Alan Bale (PhD ’06), Bernhard Schwarz, and David Shanks (incoming MA student) recemtly learned that their paper “Monotonicity revisited: mass nouns and comparisons of purity” has been accepted for publication in Journal of Semantics. A prepublished version of the paper is available at: https://ling.auf.net/lingbuzz/005928. Congratulations all!

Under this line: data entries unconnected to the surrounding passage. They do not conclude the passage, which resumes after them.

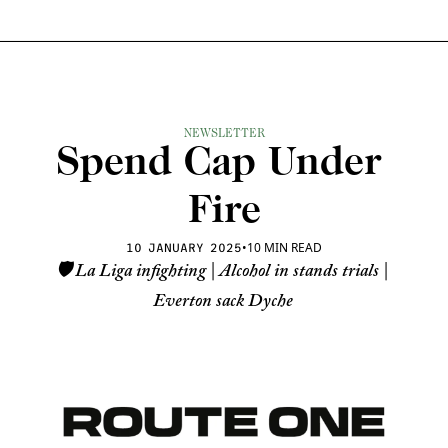
NEWSLETTER
Spend Cap Under 
Fire
•
10 MIN READ
10 JANUARY 2025
🛡️ La Liga infighting | Alcohol in stands trials | 
Everton sack Dyche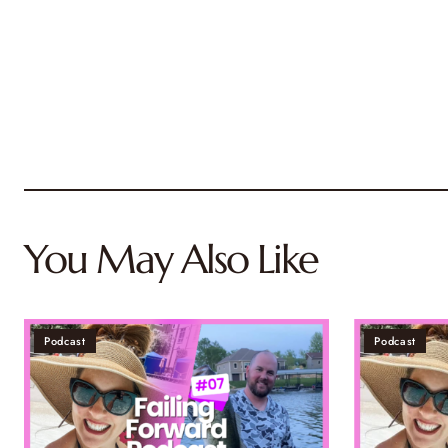
You May Also Like
Podcast
Podcast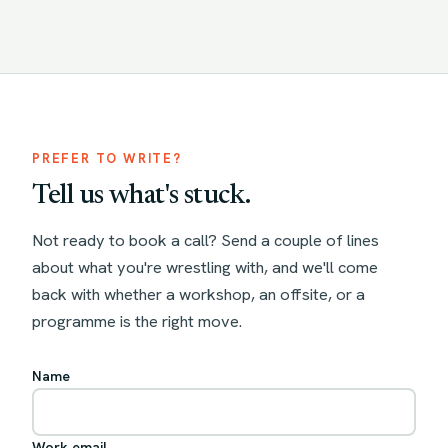
PREFER TO WRITE?
Tell us what's stuck.
Not ready to book a call? Send a couple of lines
about what you're wrestling with, and we'll come
back with whether a workshop, an offsite, or a
programme is the right move.
Name
Work email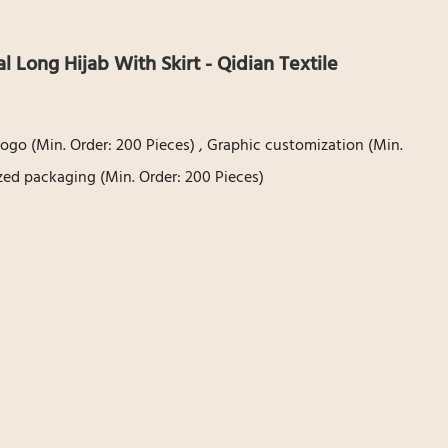
l Long Hijab With Skirt - Qidian Textile
ogo (Min. Order: 200 Pieces) , Graphic customization (Min.
zed packaging (Min. Order: 200 Pieces)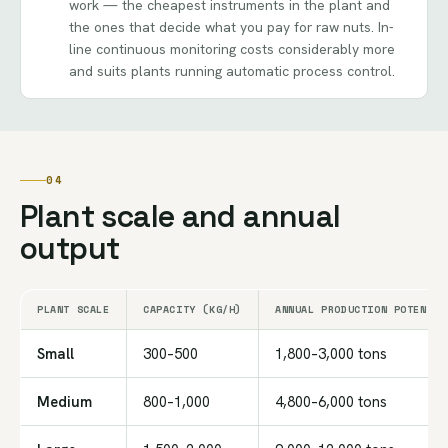
work — the cheapest instruments in the plant and
the ones that decide what you pay for raw nuts. In-
line continuous monitoring costs considerably more
and suits plants running automatic process control.
04
Plant scale and annual
output
PLANT SCALE
CAPACITY (KG/H)
ANNUAL PRODUCTION POTENTIA
Small
300–500
1,800–3,000 tons
Medium
800–1,000
4,800–6,000 tons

Abstract: Comparatives with “more” plus mass noun, like “John has more milk than Bill”, are naturally analyzed as referencing measure functions, functions like volume or weight that map individuals to degrees. Although such measure functions vary with context as well as the choice of mass noun, there are well known grammatical limitations on this variation. In particular, Schwarzschild (2006) proposes that only monotonic measure functions can enter into the interpretation of comparatives with more plus mass noun. While this Monotonicity Constraint has strong empirical support, Bale and Barner (2009) have drawn attention to data that seemingly contradict it. For example, “There is more gold in the ring than in the bracelet” can be evaluated based on whether the ring is made from purer gold than the bracelet. This seems to suggest that comparatives with more plus mass noun can reference purity, yet purity is non-monotonic (Schwarzschild 2006, Wellwood 2015). Building on Solt (2018) and Bale and Schwarz (2019), we show here that comparisons of purity can be credited to monotonic proportional measure functions, thereby reconciling Bale and Barner’s observation with the Monotonicity Constraint. We provide independent support for this proposal, establishing that reference to the relevant monotonic proportional measure functions, but not to purity, yields meanings that accurately track speakers’ truth value judgments. Our analysis commits us to the assumption that the main clause and the comparative clause can invoke different measure functions. We propose that this is made possible by Skolemization and binding. That is, we posit function-denoting expressions which contain variables that have different binders in the two clauses.